Verdict: NOT APPROVED. Blocking bugs.

The build was handed back to DevCrew with specific bugs to fix and specific files to change.

DevCrew Fixes

DevCrew addressed both blocking bugs: added decorator and class inheritance checking for BUG-001, and made TODO/FIXME a required condition for BUG-002. A new test fixture was added to verify the fixes.

QA Approves

QAEngineer re-validated both fixes. Full regression across all 7 fixtures: all pass. No regressions introduced.

Verdict: APPROVED. Bug fixes verified, no regressions. Ready for Phase 0 release.

What Actually Shipped

Default output — clean, scannable:

CodeSentry default output showing two issues detected

With --teach mode, each issue includes: what's happening, why it matters, how to fix it, code examples (bad and good), and how to spot it yourself next time:

CodeSentry teach mode showing detailed explanations and code examples

That last section — "spot it yourself" — is the product. Not just catching bugs. Teaching developers to recognize patterns independently.


The Timeline

TimeStepWho
7:03 AMSee LinkedIn post, start conversationMike + Claude
7:05–7:20 AMExplore angles, converge on productMike + Claude
7:20–7:45 AMProduct decisions, real-time researchMike + Claude
7:45–8:15 AMWrite 15-page project specMike + Claude
8:15–8:30 AMAcademic distribution strategyMike + Claude
~8:30 AMHandoff to MorganMike → Jane
~8:38 AMMorgan produces Phase 0 JSON specMorgan
~8:40 AMDevCrew delivers implementationDevCrew
~8:51 AMQA rejects — blocking bugs foundQAEngineer
~9:00 AMDevCrew fixes both blocking bugsDevCrew
~9:10 AMQA re-validates, approvesQAEngineer

From LinkedIn screenshot to QA-approved, tested, bug-fixed prototype: one Saturday morning.


The Meta-Lesson

CodeSentry exists because AI-assisted development erodes debugging skills. CodeSentry was built using AI-assisted development.

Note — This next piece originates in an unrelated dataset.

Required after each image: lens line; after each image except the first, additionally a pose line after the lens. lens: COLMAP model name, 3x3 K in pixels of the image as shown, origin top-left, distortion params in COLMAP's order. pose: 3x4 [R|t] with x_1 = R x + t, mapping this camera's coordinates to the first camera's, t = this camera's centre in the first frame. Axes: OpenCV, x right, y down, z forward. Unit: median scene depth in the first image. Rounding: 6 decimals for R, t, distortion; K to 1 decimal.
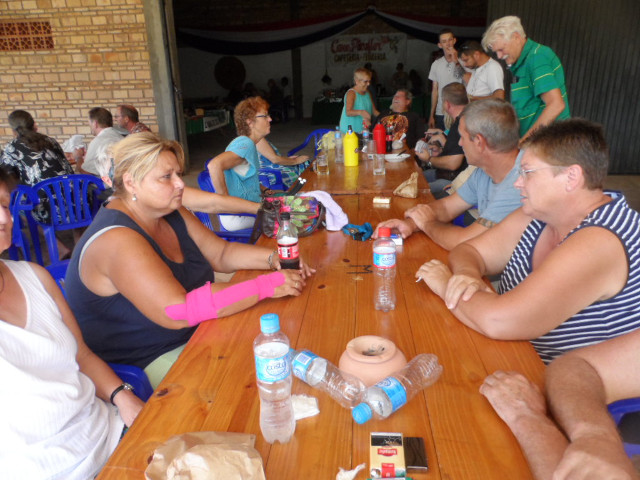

But there's a structural difference, and it maps directly to the Anthropic study's findings.

The study identified six interaction patterns. Three scored below 40% — AI Delegation, Progressive AI Reliance, Iterative AI Debugging. Three scored 65% or above — Conceptual Inquiry, Hybrid Code-Explanation, Generation-Then-Comprehension.

The crew operates in the high-scoring patterns by design:

  • Morgan generates specs, not code. The human comprehends and approves the spec before any code is written. That's Generation-Then-Comprehension at the product level.
  • DevCrew executes specs, not ideas. DevCrew doesn't decide what to build. The human decided. DevCrew implements. Separation of decision from execution.
  • QAEngineer rejects bad work. QA found BUG-001 by testing against legitimate Python patterns that require empty bodies. That's not running test cases. That's understanding the language ecosystem well enough to know what the spec missed.
  • The human stays in the loop. I set direction, made product decisions, identified the distribution channel, and approved the final output. I didn't disappear after handoff.

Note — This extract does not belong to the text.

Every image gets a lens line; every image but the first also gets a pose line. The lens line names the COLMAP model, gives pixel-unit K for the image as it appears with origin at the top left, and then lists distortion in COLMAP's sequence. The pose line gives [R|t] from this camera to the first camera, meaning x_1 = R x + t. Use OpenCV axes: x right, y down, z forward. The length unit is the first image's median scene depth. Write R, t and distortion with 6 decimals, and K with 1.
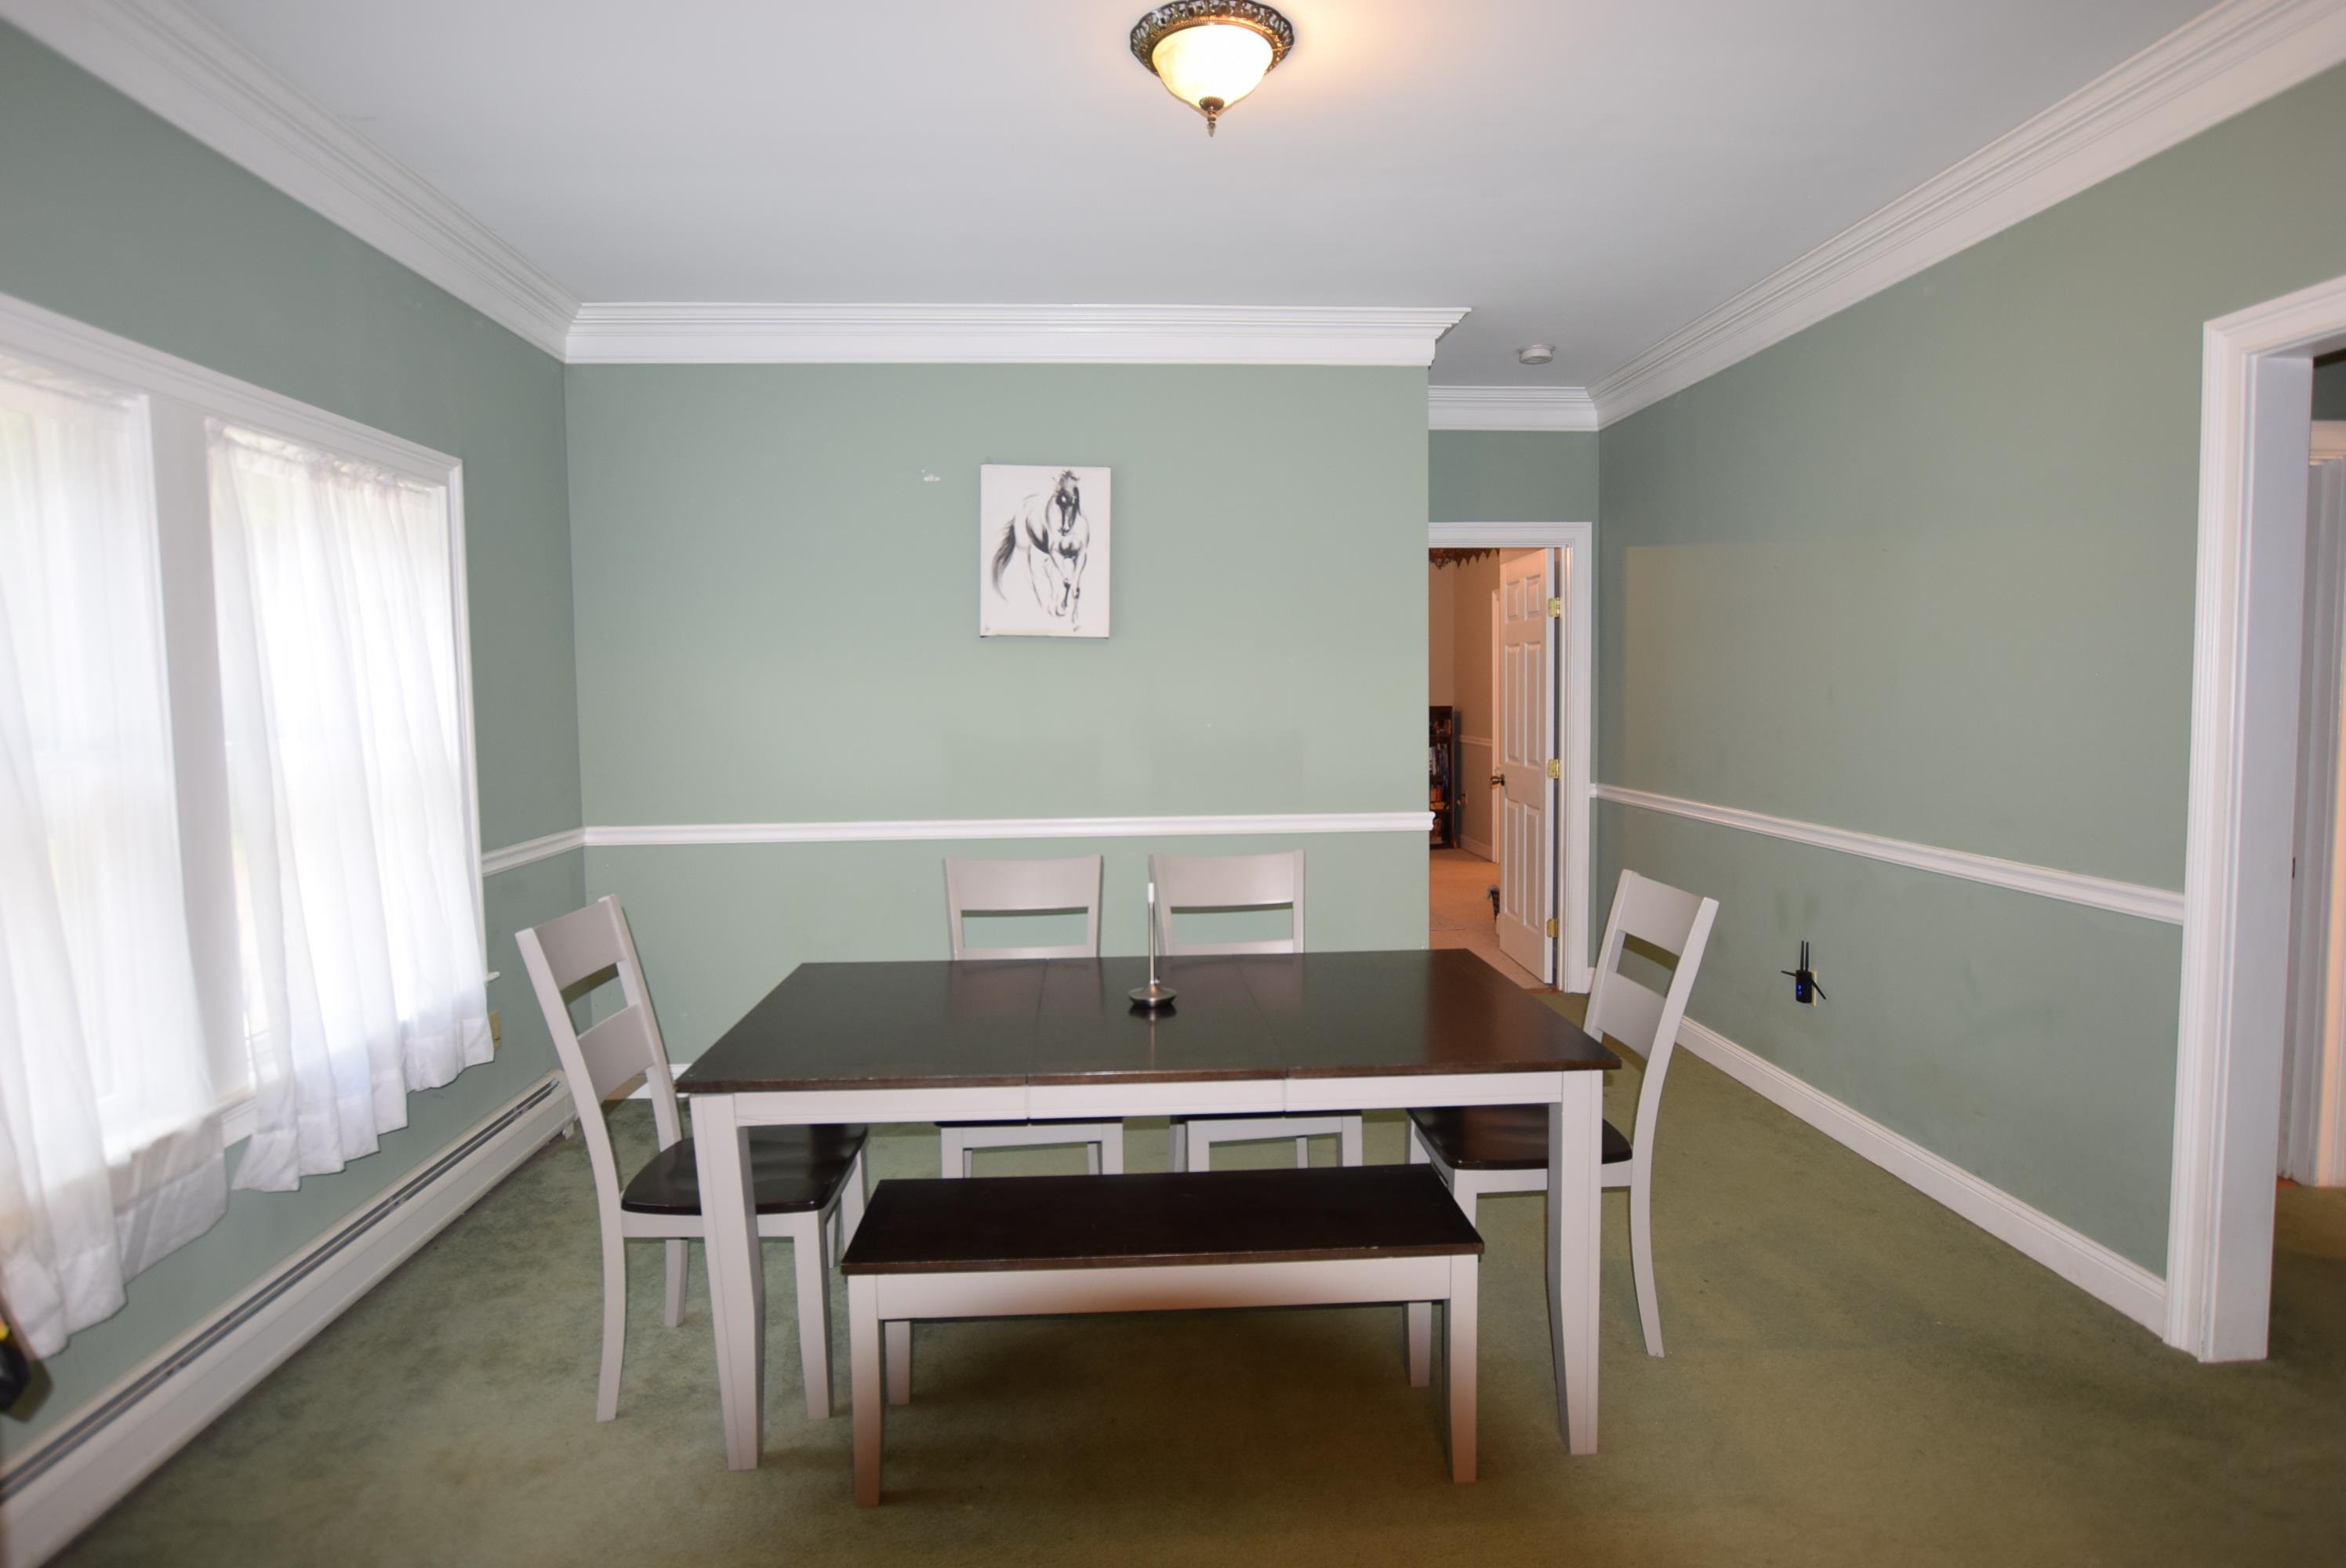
lens RADIAL K [[1287.0, 0, 1171.8], [0, 1287.0, 771.2], [0, 0, 1]] dist [-0.002349, -0.000733]
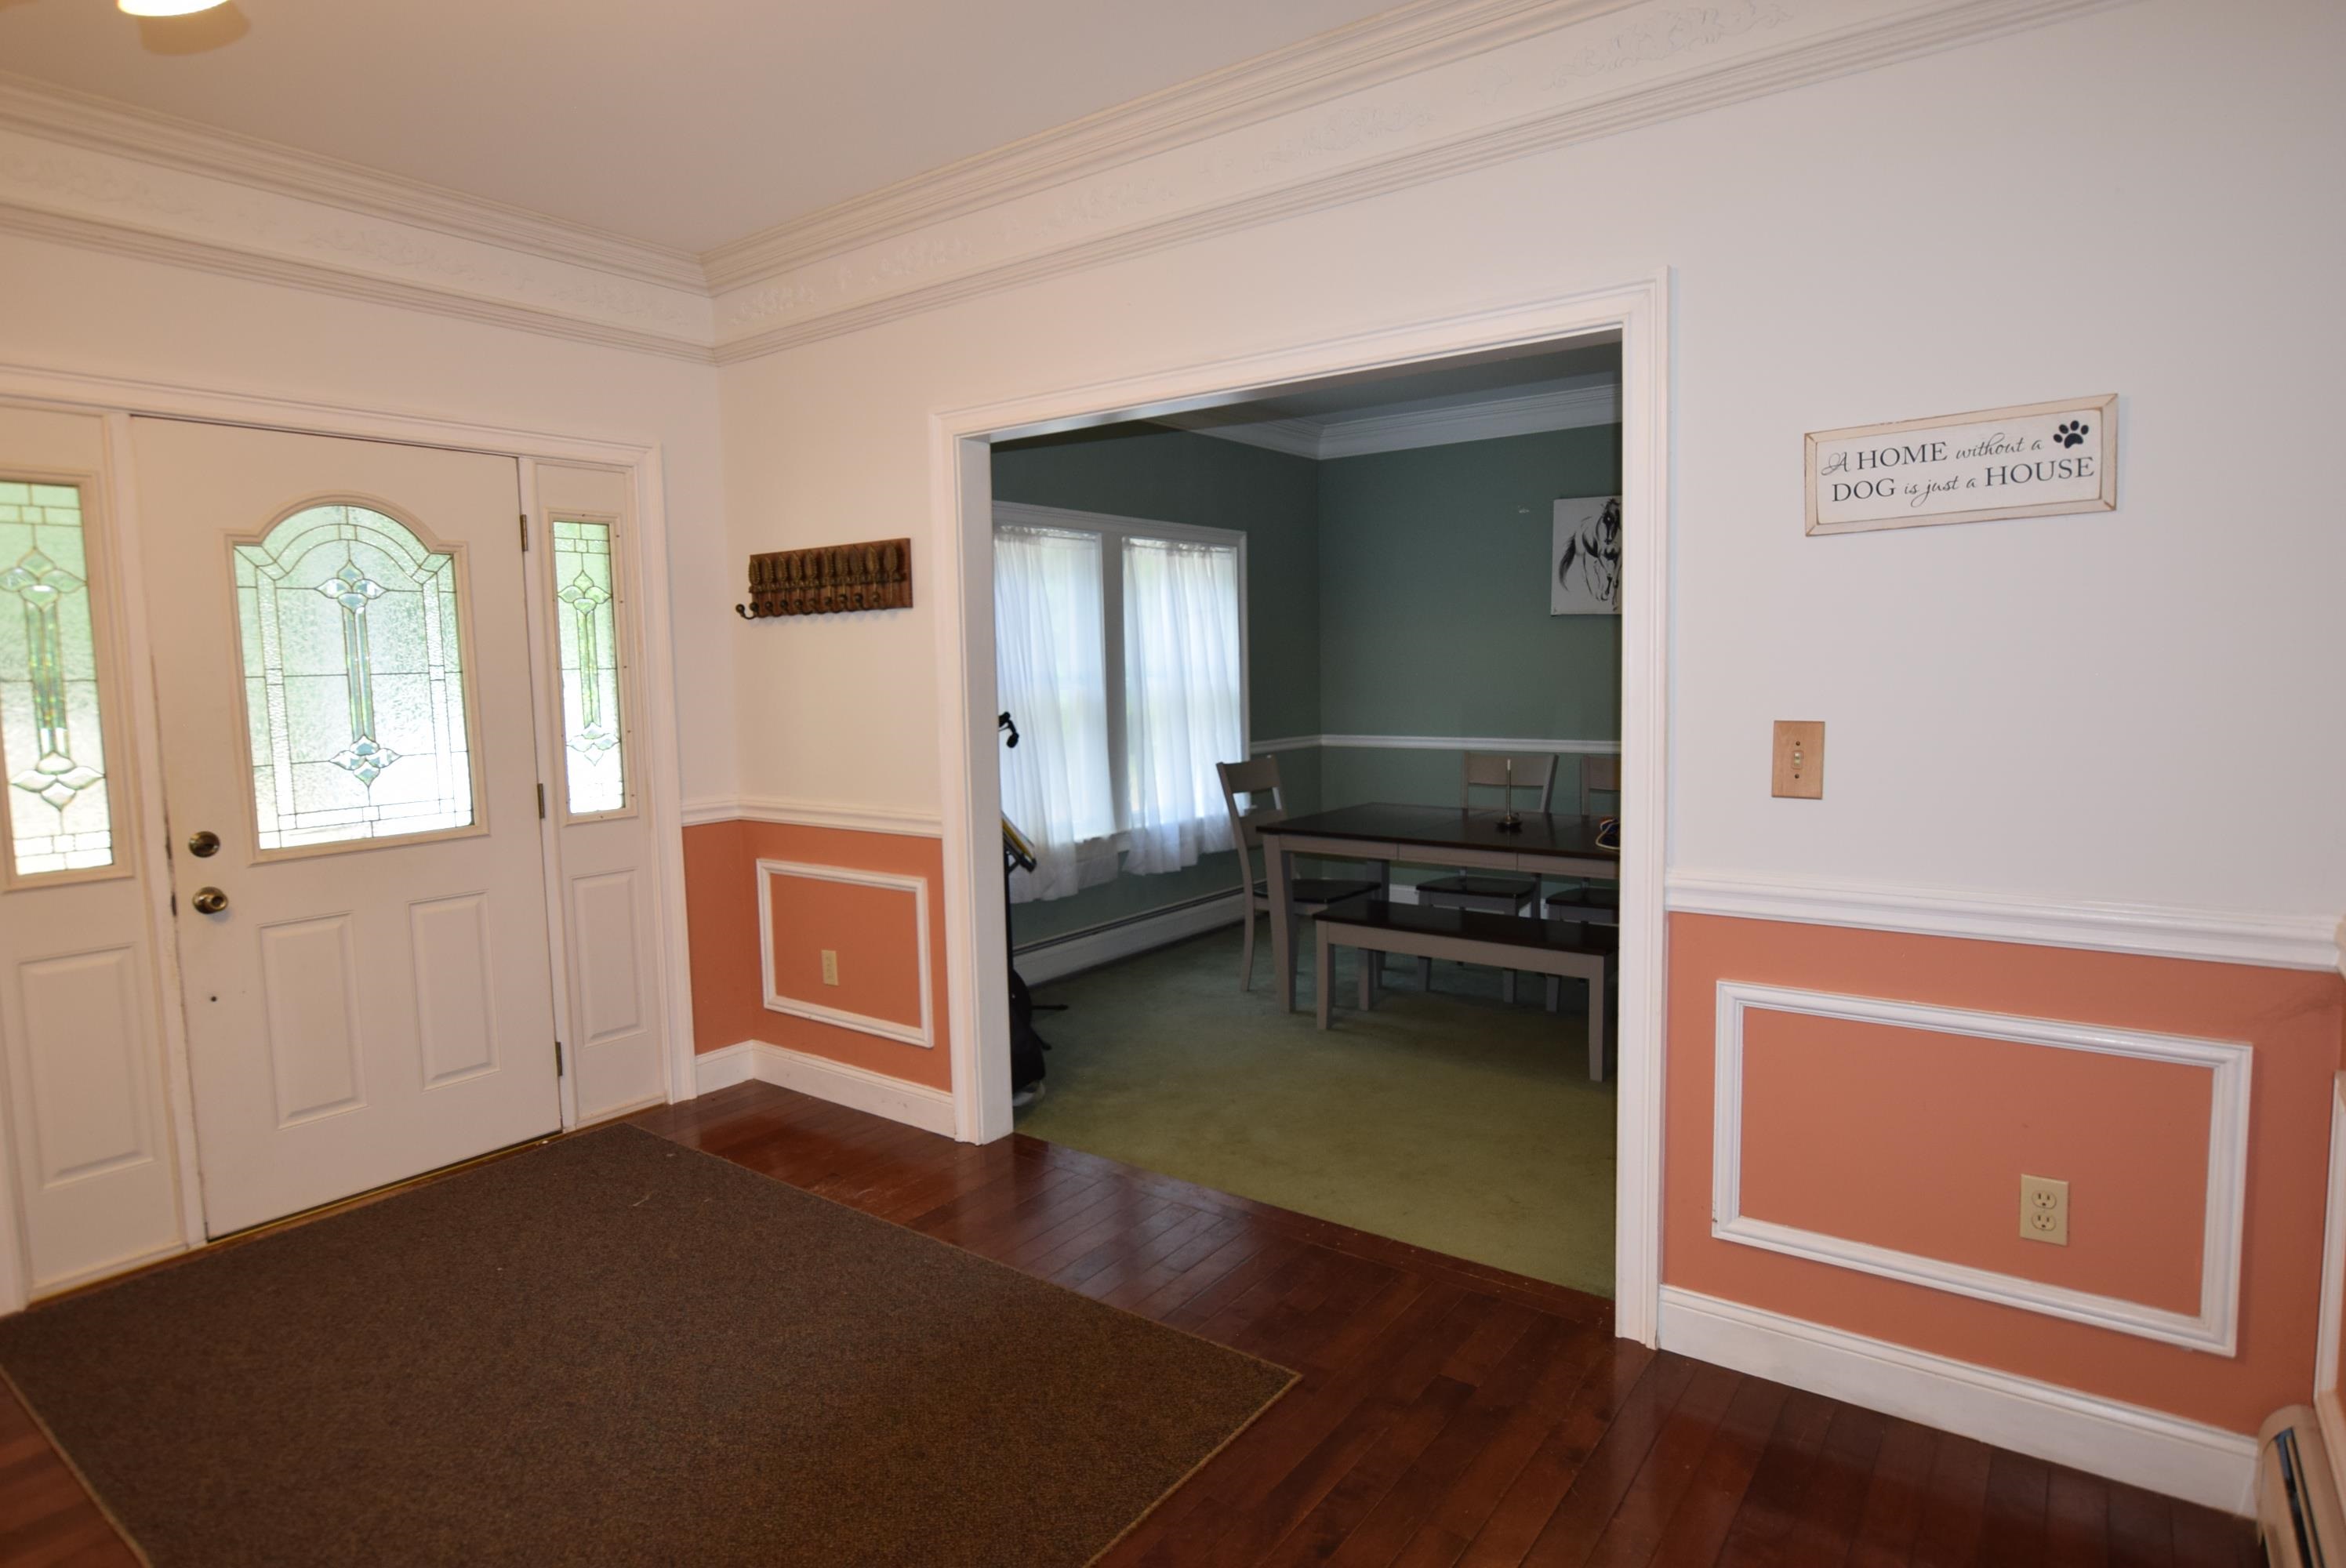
lens RADIAL K [[1287.0, 0, 1171.8], [0, 1287.0, 771.2], [0, 0, 1]] dist [-0.002349, -0.000733]
pose [[0.766228, 0.054241, -0.640276, 0.668177], [-0.033685, 0.998451, 0.044272, 0.032942], [0.641685, -0.012355, 0.766868, -0.590170]]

AI-assisted development isn't the problem. Unstructured AI-assisted development is the problem.


Appendix: The Crew

  • Jane — Apex intelligence. Coordinates the crew, maintains context across sessions, handles orchestration and strategic conversation.
  • Morgan — AI Product Manager. Transforms requirements into testable JSON specifications. Doesn't write code. Writes specs that code gets written from.
  • DevCrew — Builder. Executes specs. Writes code. Doesn't make product decisions. Hands off to QA when done.
  • QAEngineer — Reviewer. Reads code, runs tests, tests edge cases, writes bug tickets. Rejects bad work. Doesn't fix code — hands it back with specific issues.

Each agent has a SOUL.md defining their role, tone, and boundaries. The separation of concerns isn't just architecture — it's how you prevent the competency death spiral the Anthropic study describes.


Mike Bumpus is the founder of AI Cabinet Method LLC (dba DigitalEgo) and the creator of Crewly Codes. He builds AI coordination frameworks from a converted tool shed.

This article documents a real build session on January 31, 2026. All timelines, bug reports, and code artifacts referenced in this piece exist as version-controlled project documentation. No part of this workflow was staged or reconstructed after the fact.